Lassen Sie uns deshalb bitte weiter an der Sache arbeiten! Lassen Sie uns weiter nach den Vorgaben handeln, die der Rechtsstaat macht, so wie wir es seit Jahren in Niedersachsen tun. Davon werden wir - so viel kann ich sagen - auch in Zukunft keinen Millimeter abweichen. Niedersachsen wird seiner humanitären Linie in der Flüchtlingspolitik weiter treu bleiben und sich weiter an dem Prinzip der Ausgewogenheit und der Besonnenheit orientieren.

Vielen Dank.

(Beifall bei der SPD und Zustimmung bei der CDU)

Vielen Dank, Herr Minister Pistorius. - Noch einmal um das Wort gebeten, nach § 71 Abs. 3 unserer Geschäftsordnung, hat Herr Kollege Onay. Herr Minister Pistorius hat um fünf Minuten überzogen. Die gleiche Redezeit erhalten auch Sie. Bitte!

Vielen Dank. - Frau Präsidentin! Liebe Kolleginnen und Kollegen! Ich halte erst einmal fest, dass sich Herr Kollege Schünemann den Satz des Kollegen Schäfer-Gümbel zu Eigen gemacht hat, der einen Bezug zwischen Grünen und AfD hergestellt hat. Das werden wir für die weitere Diskussion in Erinnerung behalten.

Aber ich greife auch gerne Ihren Hinweis zum Populismus auf. Sie haben uns hier Populismus vorgeworfen.

(Jens Nacke [CDU]: Wir besprechen das dann im Ältestenrat! - Gegenruf von Helge Limburg [GRÜNE]: Hör mal zu, Jens!)
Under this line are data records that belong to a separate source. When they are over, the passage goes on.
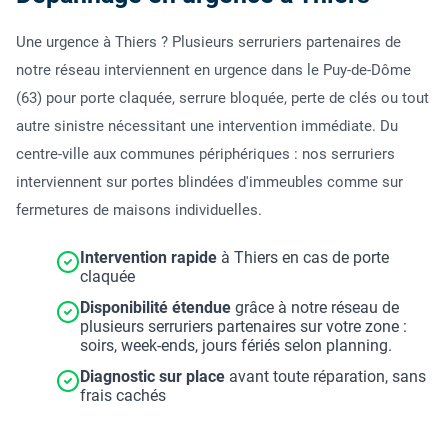
Une urgence à Thiers ? Plusieurs serruriers partenaires de
notre réseau interviennent en urgence dans le Puy-de-Dôme
(63) pour porte claquée, serrure bloquée, perte de clés ou tout
autre sinistre nécessitant une intervention immédiate. Du
centre-ville aux communes périphériques : nos serruriers
interviennent sur portes blindées d'immeubles comme sur
fermetures de maisons individuelles.
Intervention rapide
à Thiers en cas de porte
claquée
Disponibilité étendue
grâce à notre réseau de
plusieurs serruriers partenaires sur votre zone :
soirs, week-ends, jours fériés selon planning.
Diagnostic sur place
avant toute réparation, sans
frais cachés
Denselben Vorwurf müssten Sie dann im Grunde auch der Menschenrechtskommissarin des Europarats machen; denn auch sie hat sich in die Debatte im Bundestag eingeschaltet, und zwar mit der Sorge, dass die Meinungsfreiheit und die soziale Bindung der Menschen massiv bedroht sind. Sie hat genau dieselben Kritikpunkte angebracht, die auch ich hier angebracht habe.

(Beifall bei den GRÜNEN)

Zu der Kritik an der Regelung zu den Sozialleistungen, die Frau Schröder-Köpf hier noch einmal sehr gut dargestellt hat - nämlich das Herabsetzen auf null -, möchte ich auf das Urteil des Bundesverfassungsgerichts aus dem Jahr 2012 hinweisen, das ich eben schon erwähnt habe: Das Existenzminimum lässt sich nicht migrationspolitisch relativieren, meine sehr geehrten Damen und Herren. Aber genau das geschieht eben mit diesem Gesetz!